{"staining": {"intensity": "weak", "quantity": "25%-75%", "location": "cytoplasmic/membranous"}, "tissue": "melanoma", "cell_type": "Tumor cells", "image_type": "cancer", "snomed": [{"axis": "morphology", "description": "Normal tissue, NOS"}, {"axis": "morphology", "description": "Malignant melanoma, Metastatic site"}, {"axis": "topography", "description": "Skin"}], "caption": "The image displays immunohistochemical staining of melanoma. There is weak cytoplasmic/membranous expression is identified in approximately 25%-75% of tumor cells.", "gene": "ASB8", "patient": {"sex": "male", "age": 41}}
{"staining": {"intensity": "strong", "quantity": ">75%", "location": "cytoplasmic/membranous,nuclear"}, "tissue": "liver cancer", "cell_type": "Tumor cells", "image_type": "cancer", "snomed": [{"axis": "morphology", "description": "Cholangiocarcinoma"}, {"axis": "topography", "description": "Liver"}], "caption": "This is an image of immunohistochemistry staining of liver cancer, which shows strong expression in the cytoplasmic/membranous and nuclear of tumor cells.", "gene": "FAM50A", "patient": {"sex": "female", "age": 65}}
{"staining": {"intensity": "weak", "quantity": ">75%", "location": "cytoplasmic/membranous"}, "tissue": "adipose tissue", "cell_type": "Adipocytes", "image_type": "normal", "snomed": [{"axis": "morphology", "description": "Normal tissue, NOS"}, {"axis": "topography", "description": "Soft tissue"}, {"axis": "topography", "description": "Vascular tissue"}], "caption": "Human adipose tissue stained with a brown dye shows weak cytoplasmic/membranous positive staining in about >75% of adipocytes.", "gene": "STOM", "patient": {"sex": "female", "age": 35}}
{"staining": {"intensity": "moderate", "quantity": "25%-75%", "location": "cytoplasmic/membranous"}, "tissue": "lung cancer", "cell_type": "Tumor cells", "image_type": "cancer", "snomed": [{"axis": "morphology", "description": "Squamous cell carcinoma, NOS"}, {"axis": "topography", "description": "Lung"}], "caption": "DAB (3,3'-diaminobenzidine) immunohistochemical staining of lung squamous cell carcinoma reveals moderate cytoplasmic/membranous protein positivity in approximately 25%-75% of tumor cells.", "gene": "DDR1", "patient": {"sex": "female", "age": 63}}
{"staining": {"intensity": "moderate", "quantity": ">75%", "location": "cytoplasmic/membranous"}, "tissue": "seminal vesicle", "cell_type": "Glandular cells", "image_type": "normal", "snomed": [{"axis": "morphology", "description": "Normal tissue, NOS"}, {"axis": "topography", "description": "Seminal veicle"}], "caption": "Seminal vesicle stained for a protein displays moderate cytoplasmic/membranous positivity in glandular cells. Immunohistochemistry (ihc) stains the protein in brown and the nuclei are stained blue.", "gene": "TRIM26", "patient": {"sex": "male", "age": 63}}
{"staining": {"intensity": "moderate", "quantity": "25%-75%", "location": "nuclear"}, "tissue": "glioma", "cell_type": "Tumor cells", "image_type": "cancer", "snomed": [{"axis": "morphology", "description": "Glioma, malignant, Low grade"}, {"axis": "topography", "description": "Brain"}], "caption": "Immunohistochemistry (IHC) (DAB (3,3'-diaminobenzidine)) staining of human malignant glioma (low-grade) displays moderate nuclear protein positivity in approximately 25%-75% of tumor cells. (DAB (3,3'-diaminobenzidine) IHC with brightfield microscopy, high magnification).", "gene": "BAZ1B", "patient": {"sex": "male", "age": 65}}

TASK BRIEF: Return the listing above in full, character for character.

OUTPUT OF THE EXERCISE:
{"staining": {"intensity": "weak", "quantity": "25%-75%", "location": "cytoplasmic/membranous"}, "tissue": "melanoma", "cell_type": "Tumor cells", "image_type": "cancer", "snomed": [{"axis": "morphology", "description": "Normal tissue, NOS"}, {"axis": "morphology", "description": "Malignant melanoma, Metastatic site"}, {"axis": "topography", "description": "Skin"}], "caption": "The image displays immunohistochemical staining of melanoma. There is weak cytoplasmic/membranous expression is identified in approximately 25%-75% of tumor cells.", "gene": "ASB8", "patient": {"sex": "male", "age": 41}}
{"staining": {"intensity": "strong", "quantity": ">75%", "location": "cytoplasmic/membranous,nuclear"}, "tissue": "liver cancer", "cell_type": "Tumor cells", "image_type": "cancer", "snomed": [{"axis": "morphology", "description": "Cholangiocarcinoma"}, {"axis": "topography", "description": "Liver"}], "caption": "This is an image of immunohistochemistry staining of liver cancer, which shows strong expression in the cytoplasmic/membranous and nuclear of tumor cells.", "gene": "FAM50A", "patient": {"sex": "female", "age": 65}}
{"staining": {"intensity": "weak", "quantity": ">75%", "location": "cytoplasmic/membranous"}, "tissue": "adipose tissue", "cell_type": "Adipocytes", "image_type": "normal", "snomed": [{"axis": "morphology", "description": "Normal tissue, NOS"}, {"axis": "topography", "description": "Soft tissue"}, {"axis": "topography", "description": "Vascular tissue"}], "caption": "Human adipose tissue stained with a brown dye shows weak cytoplasmic/membranous positive staining in about >75% of adipocytes.", "gene": "STOM", "patient": {"sex": "female", "age": 35}}
{"staining": {"intensity": "moderate", "quantity": "25%-75%", "location": "cytoplasmic/membranous"}, "tissue": "lung cancer", "cell_type": "Tumor cells", "image_type": "cancer", "snomed": [{"axis": "morphology", "description": "Squamous cell carcinoma, NOS"}, {"axis": "topography", "description": "Lung"}], "caption": "DAB (3,3'-diaminobenzidine) immunohistochemical staining of lung squamous cell carcinoma reveals moderate cytoplasmic/membranous protein positivity in approximately 25%-75% of tumor cells.", "gene": "DDR1", "patient": {"sex": "female", "age": 63}}
{"staining": {"intensity": "moderate", "quantity": ">75%", "location": "cytoplasmic/membranous"}, "tissue": "seminal vesicle", "cell_type": "Glandular cells", "image_type": "normal", "snomed": [{"axis": "morphology", "description": "Normal tissue, NOS"}, {"axis": "topography", "description": "Seminal veicle"}], "caption": "Seminal vesicle stained for a protein displays moderate cytoplasmic/membranous positivity in glandular cells. Immunohistochemistry (ihc) stains the protein in brown and the nuclei are stained blue.", "gene": "TRIM26", "patient": {"sex": "male", "age": 63}}
{"staining": {"intensity": "moderate", "quantity": "25%-75%", "location": "nuclear"}, "tissue": "glioma", "cell_type": "Tumor cells", "image_type": "cancer", "snomed": [{"axis": "morphology", "description": "Glioma, malignant, Low grade"}, {"axis": "topography", "description": "Brain"}], "caption": "Immunohistochemistry (IHC) (DAB (3,3'-diaminobenzidine)) staining of human malignant glioma (low-grade) displays moderate nuclear protein positivity in approximately 25%-75% of tumor cells. (DAB (3,3'-diaminobenzidine) IHC with brightfield microscopy, high magnification).", "gene": "BAZ1B", "patient": {"sex": "male", "age": 65}}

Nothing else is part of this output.